Quellenauszug.
=======

Protoje: "Third Time's The Charm"
Jamaikanischer Sound-Visionär
Stand: 18.09.2022, 00:00 Uhr
Protoje zählt zu den größten jamaikanischen Artists, er untermauert es nicht nur als Festival-Headliner, sondern auch mit dem mittlerweile sechsten Album, "Third Time's The Charm". Es ist das dritte seiner Zeit-Trilogie und zeigt ihn erneut als Bindeglied verschiedener Sound-Welten.
Von Ellen Köhlings & Pete Lilly
Protoje hat sukzessive die Grenzen von Reggae ausgelotet. Vor über zehn Jahren hat er mit Vertreter:innen des Reggae Revival wie Chronixx, Jah9 oder Jesse Royal angefangen, das Genre vom Klischee-Staub zu befreien. Während Protoje auf seinem Vorgänger "In Search Of Lost Time" Reggae nur noch durchschimmern lassen hat, nähert er sich auf "Third Time's The Charm" wieder mehr seinen Reggae-Wurzeln. Mit "Third Time's The Charm" – aller guten Dinge sind drei – schließt Protoje seine Zeit-Trilogie ab. Angefangen mit "A Matter Of Time" hat er sich auf die Suche nach einem neuen Sound begeben. Er hat sich von alten Formeln verabschiedet, hat typische Reggae-Zutaten gedroppt, um sie nun befreit von Ballast und Kischees wieder neu zusammenzufügen.

=======

Daten zur Auswertung.
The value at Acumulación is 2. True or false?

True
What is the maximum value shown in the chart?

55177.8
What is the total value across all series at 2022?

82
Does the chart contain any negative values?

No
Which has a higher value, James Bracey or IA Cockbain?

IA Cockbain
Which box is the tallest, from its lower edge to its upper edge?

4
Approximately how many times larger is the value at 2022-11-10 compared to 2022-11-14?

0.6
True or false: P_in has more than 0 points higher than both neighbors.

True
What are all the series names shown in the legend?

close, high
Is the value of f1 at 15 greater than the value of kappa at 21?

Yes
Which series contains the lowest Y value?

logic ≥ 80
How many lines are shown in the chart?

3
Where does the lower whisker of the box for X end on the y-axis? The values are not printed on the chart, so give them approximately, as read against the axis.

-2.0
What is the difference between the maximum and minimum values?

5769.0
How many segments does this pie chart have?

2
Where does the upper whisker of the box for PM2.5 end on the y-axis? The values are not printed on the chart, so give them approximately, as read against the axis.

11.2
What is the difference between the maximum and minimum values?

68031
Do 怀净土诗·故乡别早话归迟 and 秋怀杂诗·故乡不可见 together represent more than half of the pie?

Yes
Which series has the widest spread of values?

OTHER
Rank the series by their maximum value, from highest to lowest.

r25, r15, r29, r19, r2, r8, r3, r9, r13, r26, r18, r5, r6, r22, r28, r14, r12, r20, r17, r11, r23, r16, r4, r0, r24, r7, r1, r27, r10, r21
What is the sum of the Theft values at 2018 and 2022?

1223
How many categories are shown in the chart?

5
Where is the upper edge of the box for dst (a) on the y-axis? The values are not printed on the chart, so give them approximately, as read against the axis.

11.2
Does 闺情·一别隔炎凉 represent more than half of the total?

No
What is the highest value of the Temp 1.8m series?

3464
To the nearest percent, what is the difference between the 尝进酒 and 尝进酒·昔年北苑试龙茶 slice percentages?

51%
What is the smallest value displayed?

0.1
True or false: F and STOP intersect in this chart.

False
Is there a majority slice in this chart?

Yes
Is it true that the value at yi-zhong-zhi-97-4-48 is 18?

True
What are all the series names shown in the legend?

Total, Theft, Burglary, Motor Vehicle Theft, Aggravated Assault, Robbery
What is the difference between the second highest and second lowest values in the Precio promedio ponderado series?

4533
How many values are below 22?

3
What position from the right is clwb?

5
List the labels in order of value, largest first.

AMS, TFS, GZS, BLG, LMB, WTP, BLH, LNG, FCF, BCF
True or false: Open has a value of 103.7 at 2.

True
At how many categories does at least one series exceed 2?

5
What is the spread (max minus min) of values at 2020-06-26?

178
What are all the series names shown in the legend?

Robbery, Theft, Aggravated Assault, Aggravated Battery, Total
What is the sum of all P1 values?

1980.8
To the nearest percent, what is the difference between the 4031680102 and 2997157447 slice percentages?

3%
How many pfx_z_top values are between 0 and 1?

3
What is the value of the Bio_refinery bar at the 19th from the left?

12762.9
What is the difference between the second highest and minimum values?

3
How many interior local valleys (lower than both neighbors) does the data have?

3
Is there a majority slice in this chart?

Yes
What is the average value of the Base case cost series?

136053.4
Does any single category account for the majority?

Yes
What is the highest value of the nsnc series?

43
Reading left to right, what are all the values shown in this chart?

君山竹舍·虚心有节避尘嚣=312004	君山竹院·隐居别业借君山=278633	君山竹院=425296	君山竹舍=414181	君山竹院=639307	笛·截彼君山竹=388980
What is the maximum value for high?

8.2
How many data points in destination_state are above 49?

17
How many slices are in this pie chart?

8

=======

Zu erledigende Aufgaben.
1: Prüfen Sie, ob die Aussagen (a) bis (c) mit dem Auszug über Protoje übereinstimmen. Antworten Sie jeweils mit Ja oder Nein und zitieren Sie die entscheidenden Worte wörtlich.
(a) „Third Time's The Charm" ist Protojes sechstes Album.
(b) Auf „In Search Of Lost Time" ist Reggae deutlicher zu hören als auf „Third Time's The Charm".
(c) Die Zeit-Trilogie begann mit „A Matter Of Time".
2: Beantworten Sie mit dem Auszug über Protoje diese Fragen:
(a) Welches Datum steht beim Stand?
(b) Wer hat den Auszug verfasst?
(c) Welche Vertreter:innen des Reggae Revival werden namentlich genannt?
3: Bitte schreiben Sie aus dem Auszug über Protoje die Stelle von „Jamaikanischer Sound-Visionär“ bis „Bindeglied verschiedener Sound-Welten.“ wortgetreu ab.
Die Auflistung wird hier nicht gebraucht.

Ergebnisse.
1:
(a) Ja: „mit dem mittlerweile sechsten Album, "Third Time's The Charm"“
(b) Nein: „Während Protoje auf seinem Vorgänger "In Search Of Lost Time" Reggae nur noch durchschimmern lassen hat, nähert er sich auf "Third Time's The Charm" wieder mehr seinen Reggae-Wurzeln.“
(c) Ja: „Angefangen mit "A Matter Of Time" hat er sich auf die Suche nach einem neuen Sound begeben.“

2:
(a) 18.09.2022
(b) Ellen Köhlings und Pete Lilly
(c) Chronixx, Jah9 und Jesse Royal

3:
Jamaikanischer Sound-Visionär
Stand: 18.09.2022, 00:00 Uhr
Protoje zählt zu den größten jamaikanischen Artists, er untermauert es nicht nur als Festival-Headliner, sondern auch mit dem mittlerweile sechsten Album, "Third Time's The Charm". Es ist das dritte seiner Zeit-Trilogie und zeigt ihn erneut als Bindeglied verschiedener Sound-Welten.